Tabellen ID: Individual Identifier for each data row
Year, Month, Day, Date: The sampling day
Net, latitude, longitude: Location
capture-event: p = planned and scheduled capture event, ap = outside of the regular schedule
Success: Whether or not a bird was captured during the capture event
Recapture: Whether or not the bird was a first- or a recapture
Ring_ID: Ring number of the bird which serves as individual identifier
Species_lat, Species_engl: Latin and English species names
sex: The sex of the bird, either morphologically determined or genetically (P2/P8 Primers)
age: age of the bird: dj = hatched this year, ndj = not hatched this year, vj = hatched in the previous year, nvj = older than hatched in the previous year
ad_juv: ad = adult bird (ndj, vj, nvj), juv = juvenile bird (dj)
brood_patch = Whether or not the bird had a brood patch for incubating eggs
family = avian family that the bird belongs to
brutzeit = breeding season, indicates whether or not the capture date was within the breeding season of the bird species
brutgeschlecht = breeding sex, indicating which sex or sexes are incubating the eggs in the species, 1 = only females, 2= males and females
pot_brut = whether or not the bird was potentially breeding based on the species, sex, age, and date
migration = if and how the bird species migrates: SV (not migrating), ZV (migrating), TZ (partially migrating or short distance migrating)
Ticks = whether or not the bird was infested by ticks
wing_mm = wing length in mm
P8_mm = Length of the third outermost primary (P8) in mm
weight_g = weight in g
fat = fat score of the bird (0-8)
muscle = muscle score of the bird (0-3)
KI50_Er = Erythrocyte counts (Automatically obtained via deep learning; Vogelbacher et al. 2024)
KI50_H = Heterophil counts (Automatically obtained via deep learning; Vogelbacher et al. 2024)
KI50_L = Lymphocyte counts (Automatically obtained via deep learning; Vogelbacher et al. 2024)
KI50_E = Eosinophil counts (Automatically obtained via deep learning; Vogelbacher et al. 2024)
KI50_B = Basophil counts (not reliable) (Automatically obtained via deep learning; Vogelbacher et al. 2024)
KI50_M = Monocyte counts (not reliable) (Automatically obtained via deep learning; Vogelbacher et al. 2024)

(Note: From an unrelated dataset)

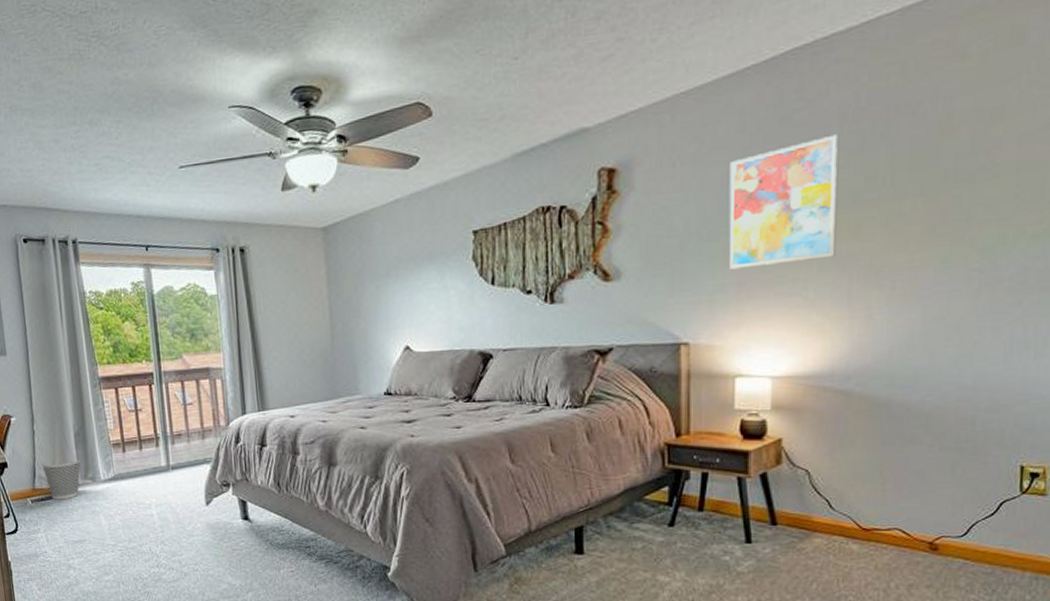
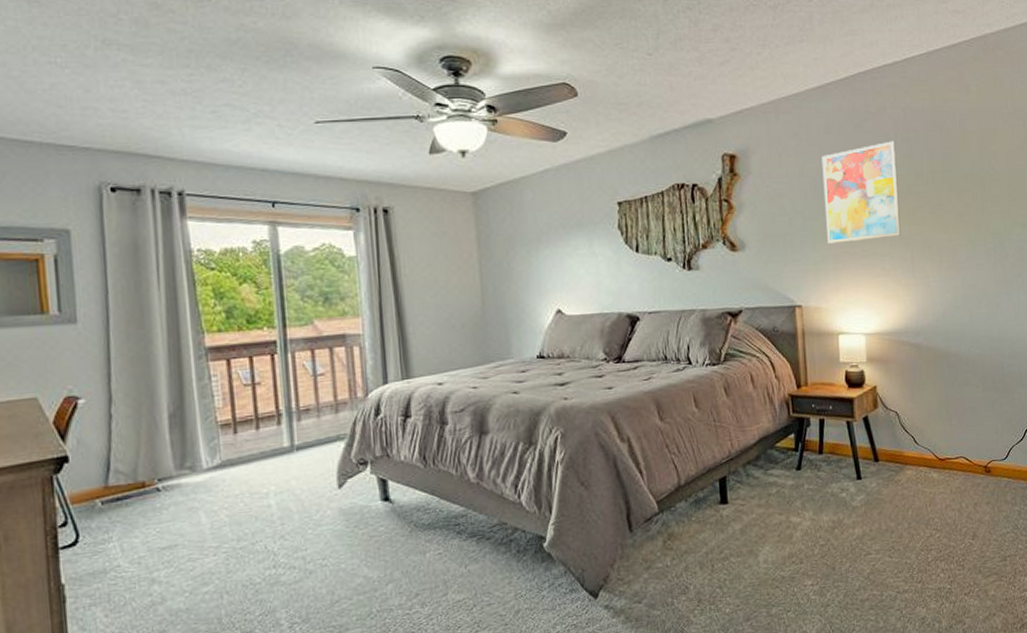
wastebasket: present [41,456,81,500] -> none [118,442,176,499]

KI50_P = Bloodparasite counts (not reliable) (Automatically obtained via deep learning; Vogelbacher et al. 2024)
infected = whether or not the bird was infected by blood parasites (Haemosporida)
category = Which blood parasites were found in this bird (genera)
Vogelbacher M, Strehmann F, Bellafkir H, Mühling M, Korfhage N, Schneider D, Rösner S, Schabo DG, Farwig N, Freisleben B. Identifying and Counting Avian Blood Cells in Whole Slide Images via Deep Learning. Birds. 2024; 5(1):48-66. https://doi.org/10.3390/birds5010004
Birds were captured during the breeding seasons between mid-March and August at ten sites in the forest interior. No lures were used to attract the birds to the nets to avoid artificially influencing their natural movement or stress levels. The mist nets were checked every 15 to 20 minutes. Upon capture, each bird was marked with a ring for future identification (e.g., re-captures), with the necessary permissions obtained from the Heligoland Bird Observatory (Institute of Avian Research "Vogelwarte Helgoland" (IAR), Germany). We measured morphological characteristics of each bird and assessed sex, age, and breeding status. Further, a blood sample was taken for identifying the sex if morphological identification was not possible, and a blood smear for leukocyte counts was taken. The blood smears were fixed in methanol and treated with Giemsa stain. To determine the H/L ratio, we digitized the blood smears by scanning them with a Leica Aperio AT2 Scanner and a 40X microscope objective lens and applied a novel Convolutional Neural Network for determining and counting the cells.